Non-seed nodes are auto_bootstraped, seed nodes are not.
sample cassandra.yaml file
cluster_name: 'TestCluster'
num_tokens: 256
initial_token:
hinted_handoff_enabled: true
max_hint_window_in_ms: 10800000
hinted_handoff_throttle_in_kb: 1024
max_hints_delivery_threads: 2
authenticator: org.apache.cassandra.auth.AllowAllAuthenticator
authorizer: org.apache.cassandra.auth.AllowAllAuthorizer
partitioner: org.apache.cassandra.dht.Murmur3Partitioner
disk_failure_policy: stop
key_cache_size_in_mb:
key_cache_save_period: 14400
row_cache_size_in_mb: 0
row_cache_save_period: 0
row_cache_provider: SerializingCacheProvider
saved_caches_directory: /opt/company/dbserver/caches
commitlog_sync: periodic
commitlog_sync_period_in_ms: 10000
commitlog_segment_size_in_mb: 32
seed_provider:
- class_name: org.apache.cassandra.locator.SimpleSeedProvider
parameters:
- seeds: "SEED_IP_LIST"
flush_largest_memtables_at: 0.75
reduce_cache_sizes_at: 0.85
reduce_cache_capacity_to: 0.6
concurrent_reads: 32
concurrent_writes: 8
memtable_flush_queue_size: 4
trickle_fsync: false
trickle_fsync_interval_in_kb: 10240
storage_port: 7000
ssl_storage_port: 7001
listen_address: LISTEN_ADDRESS
start_native_transport: false
native_transport_port: 9042
start_rpc: true
rpc_address: 0.0.0.0
rpc_port: 9160
rpc_keepalive: true
rpc_server_type: sync
thrift_framed_transport_size_in_mb: 15
thrift_max_message_length_in_mb: 16
incremental_backups: true
snapshot_before_compaction: false
auto_bootstrap: AUTO_BOOTSTRAP
column_index_size_in_kb: 64
in_memory_compaction_limit_in_mb: 64
multithreaded_compaction: false
compaction_throughput_mb_per_sec: 16
compaction_preheat_key_cache: true
read_request_timeout_in_ms: 10000
range_request_timeout_in_ms: 10000
write_request_timeout_in_ms: 10000
truncate_request_timeout_in_ms: 60000
request_timeout_in_ms: 10000
cross_node_timeout: false
endpoint_snitch: Ec2Snitch
dynamic_snitch_update_interval_in_ms: 100
dynamic_snitch_reset_interval_in_ms: 600000
dynamic_snitch_badness_threshold: 0.1
request_scheduler: org.apache.cassandra.scheduler.NoScheduler
index_interval: 128
server_encryption_options:
internode_encryption: none
keystore: conf/.keystore
keystore_password: cassandra
truststore: conf/.truststore
truststore_password: cassandra
client_encryption_options:
enabled: false
keystore: conf/.keystore
keystore_password: cassandra
internode_compression: all
I think http://www.datastax.com/documentation/cassandra/1.2/cassandra/dml/dml_config_consistency_c.html will clear up a lot of this. In particular, QUORUM/ONE is not guaranteed to return the most recent data. QUORUM/QUORUM is. So is ALL/ONE, but that will be intolerant to failure on write.

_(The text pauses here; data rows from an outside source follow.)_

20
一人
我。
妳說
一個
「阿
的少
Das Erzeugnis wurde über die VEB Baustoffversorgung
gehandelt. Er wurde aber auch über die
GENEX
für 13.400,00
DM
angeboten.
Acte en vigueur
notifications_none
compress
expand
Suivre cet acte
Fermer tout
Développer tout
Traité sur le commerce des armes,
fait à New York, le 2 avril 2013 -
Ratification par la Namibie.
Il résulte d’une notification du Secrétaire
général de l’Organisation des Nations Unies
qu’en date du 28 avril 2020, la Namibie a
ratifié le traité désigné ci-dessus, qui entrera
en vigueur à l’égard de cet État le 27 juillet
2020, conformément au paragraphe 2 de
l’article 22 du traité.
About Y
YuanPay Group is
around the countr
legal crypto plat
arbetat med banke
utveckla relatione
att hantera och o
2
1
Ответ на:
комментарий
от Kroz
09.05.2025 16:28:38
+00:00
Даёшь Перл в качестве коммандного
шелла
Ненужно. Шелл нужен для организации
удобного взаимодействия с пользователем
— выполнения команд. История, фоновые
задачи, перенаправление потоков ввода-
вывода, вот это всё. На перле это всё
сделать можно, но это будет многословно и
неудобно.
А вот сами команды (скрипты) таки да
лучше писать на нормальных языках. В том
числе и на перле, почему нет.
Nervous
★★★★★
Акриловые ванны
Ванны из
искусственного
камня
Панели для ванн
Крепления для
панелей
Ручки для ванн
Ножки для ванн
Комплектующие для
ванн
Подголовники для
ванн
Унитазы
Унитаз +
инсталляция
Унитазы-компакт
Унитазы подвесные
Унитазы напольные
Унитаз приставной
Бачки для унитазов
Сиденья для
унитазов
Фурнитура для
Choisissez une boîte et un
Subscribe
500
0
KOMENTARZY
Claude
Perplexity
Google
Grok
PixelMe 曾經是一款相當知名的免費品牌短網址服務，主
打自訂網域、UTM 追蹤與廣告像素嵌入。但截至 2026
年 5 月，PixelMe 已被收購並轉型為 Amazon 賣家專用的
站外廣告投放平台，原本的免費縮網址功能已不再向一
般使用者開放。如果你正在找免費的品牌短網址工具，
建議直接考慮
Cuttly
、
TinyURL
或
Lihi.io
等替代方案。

Edit to go with the new information:
CassandraHostRetryService is part of Hector. I assumed you were testing with cqlsh like a sane person would. Lessons:
Use cqlsh for testing
Use the DataStax Java Driver for building your application, which is faster, easier to use, and has more insight into the cluster state than Hector thanks to the native protocol it's built on.